Frequently asked questions
- What is the future value of ₹24,10,000 at 15% for 24 years?
- Under annual compounding (illustrative), maturity is about ₹6,89,86,675 with interest near ₹6,65,76,675. Actual mutual fund lumpsum returns are not guaranteed.
- Lumpsum vs SIP — which is better?
- Lumpsum deploys capital immediately; SIP spreads entries over time. Risk/return profiles differ — use both calculators for perspective.
- Is this mutual fund lumpsum calculator India specific?
- It uses rupee amounts and common search intent for Indian investors; returns are illustrative, not a fund quote.
- Does this include tax?
- No — capital gains tax rules vary by asset and holding period.

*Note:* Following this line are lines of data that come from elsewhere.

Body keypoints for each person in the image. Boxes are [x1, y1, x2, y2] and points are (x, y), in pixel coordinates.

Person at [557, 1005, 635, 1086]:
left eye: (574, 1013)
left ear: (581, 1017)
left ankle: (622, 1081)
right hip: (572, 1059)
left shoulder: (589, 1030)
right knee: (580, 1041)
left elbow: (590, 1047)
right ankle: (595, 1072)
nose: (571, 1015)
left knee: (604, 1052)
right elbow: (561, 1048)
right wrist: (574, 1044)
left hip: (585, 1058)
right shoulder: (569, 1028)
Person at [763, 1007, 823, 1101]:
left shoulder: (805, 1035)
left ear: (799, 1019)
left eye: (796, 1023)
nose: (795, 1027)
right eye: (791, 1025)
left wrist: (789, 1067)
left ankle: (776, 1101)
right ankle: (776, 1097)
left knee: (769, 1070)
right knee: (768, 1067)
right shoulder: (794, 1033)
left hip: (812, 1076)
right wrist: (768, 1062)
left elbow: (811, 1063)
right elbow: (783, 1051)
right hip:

- Can I change the return assumption?
- Yes — rerun with a lower rate for conservative planning.
- Where can I explore more scenarios?
- Use the internal links below for nearby principals, tenures, and rates.
Internal linking — related lumpsum calculator pages
Explore nearby scenarios on EasyCal — each link opens a calculator page with matching inputs (programmatic SEO).
- Lumpsum — 25.1 lakh · 24 years @ 15%
- Lumpsum — 26.1 lakh · 24 years @ 15%
- Lumpsum — 29.1 lakh · 24 years @ 15%
- Lumpsum — 34.1 lakh · 24 years @ 15%
- Lumpsum — 23.1 lakh · 24 years @ 15%
- Lumpsum — 22.1 lakh · 24 years @ 15%
- Lumpsum — 19.1 lakh · 24 years @ 15%
- Lumpsum — 39.1 lakh · 24 years @ 15%
- Lumpsum — 14.1 lakh · 24 years @ 15%
- Lumpsum — 24.1 lakh · 26 years @ 15%
Illustrative compounding only — not investment advice.